TASK PROMPT: Below are the records; return every line from the one that contains "377 263 5777" to the last, exactly, skipping the pictures.

-- MATERIAL SUPPLIED follows --

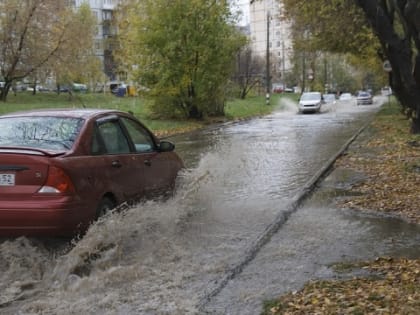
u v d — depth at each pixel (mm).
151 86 28500
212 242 6699
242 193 9766
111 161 6652
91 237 6004
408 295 4691
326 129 24531
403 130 20750
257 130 24719
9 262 5863
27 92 60531
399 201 8781
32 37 42781
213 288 5164
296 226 7508
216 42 28359
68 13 44781
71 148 6145
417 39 11805
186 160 14445
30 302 4973
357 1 11305
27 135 6363
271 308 4637
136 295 5043
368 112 40625
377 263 5777
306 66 86500
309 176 11516
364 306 4488
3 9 41406
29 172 5770
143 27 27516
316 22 26109
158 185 7859
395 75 15391
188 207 8109
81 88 66562
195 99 29094
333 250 6344
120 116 7438
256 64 73688
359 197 9297
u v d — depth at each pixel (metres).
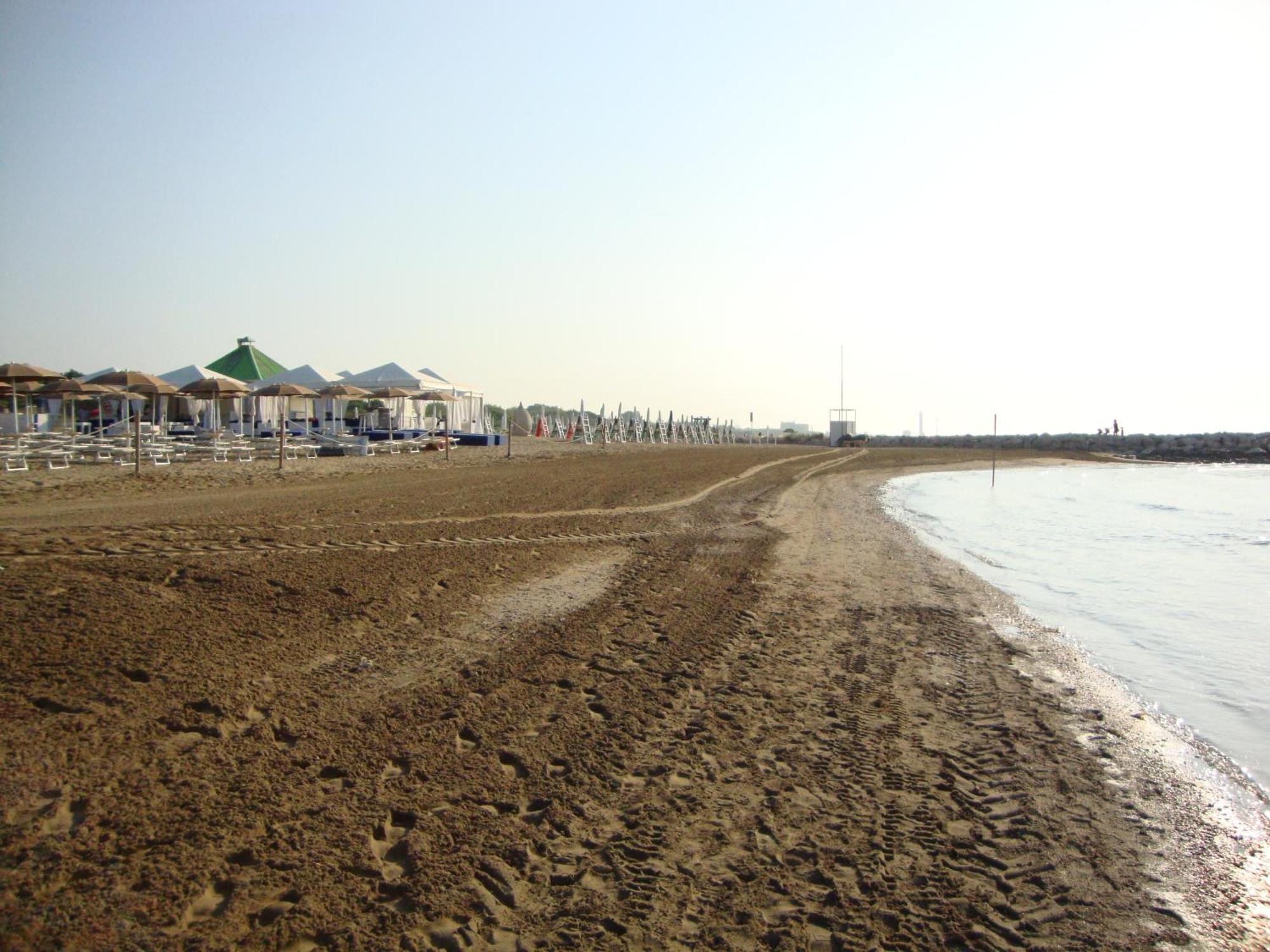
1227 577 14.55
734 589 11.17
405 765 4.97
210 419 35.16
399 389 35.91
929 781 5.41
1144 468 60.25
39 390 26.95
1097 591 13.09
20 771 4.30
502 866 4.02
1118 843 4.75
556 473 27.20
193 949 3.20
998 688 7.59
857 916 3.84
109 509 12.83
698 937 3.60
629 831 4.47
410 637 7.46
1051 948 3.70
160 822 4.04
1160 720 6.98
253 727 5.21
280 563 9.23
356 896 3.65
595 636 8.18
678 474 31.05
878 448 81.00
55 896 3.40
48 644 5.90
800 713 6.50
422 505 16.03
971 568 14.87
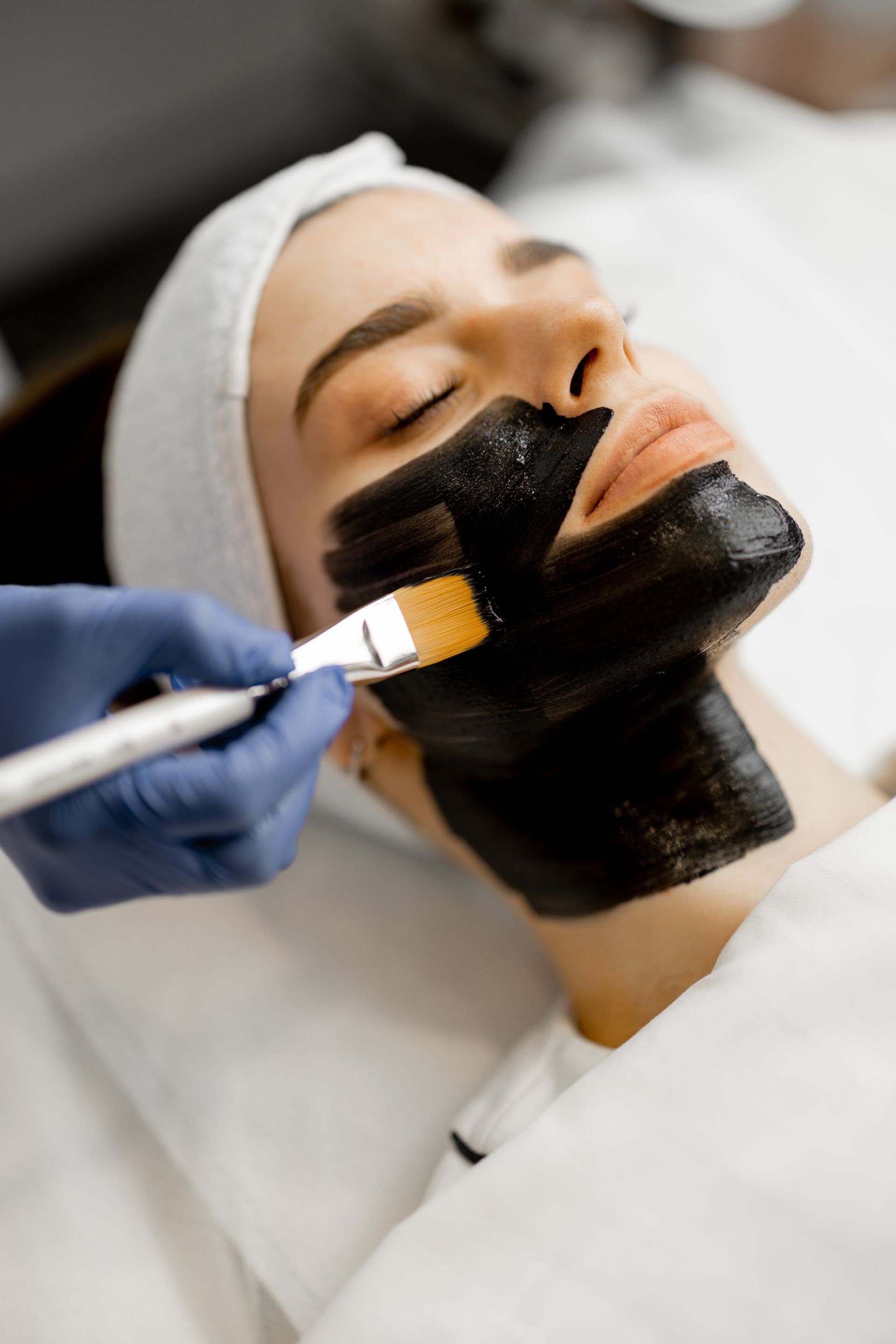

-- MATERIAL SUPPLIED concluded --

ANSWER AREA:
377 263 5777
306 66 86500
309 176 11516
364 306 4488
3 9 41406
29 172 5770
143 27 27516
316 22 26109
158 185 7859
395 75 15391
188 207 8109
81 88 66562
195 99 29094
333 250 6344
120 116 7438
256 64 73688
359 197 9297
u v d — depth at each pixel (metres).
1227 577 14.55
734 589 11.17
405 765 4.97
210 419 35.16
399 389 35.91
929 781 5.41
1144 468 60.25
39 390 26.95
1097 591 13.09
20 771 4.30
502 866 4.02
1118 843 4.75
556 473 27.20
193 949 3.20
998 688 7.59
857 916 3.84
109 509 12.83
698 937 3.60
629 831 4.47
410 637 7.46
1051 948 3.70
160 822 4.04
1160 720 6.98
253 727 5.21
280 563 9.23
356 896 3.65
595 636 8.18
678 474 31.05
878 448 81.00
55 896 3.40
48 644 5.90
800 713 6.50
422 505 16.03
971 568 14.87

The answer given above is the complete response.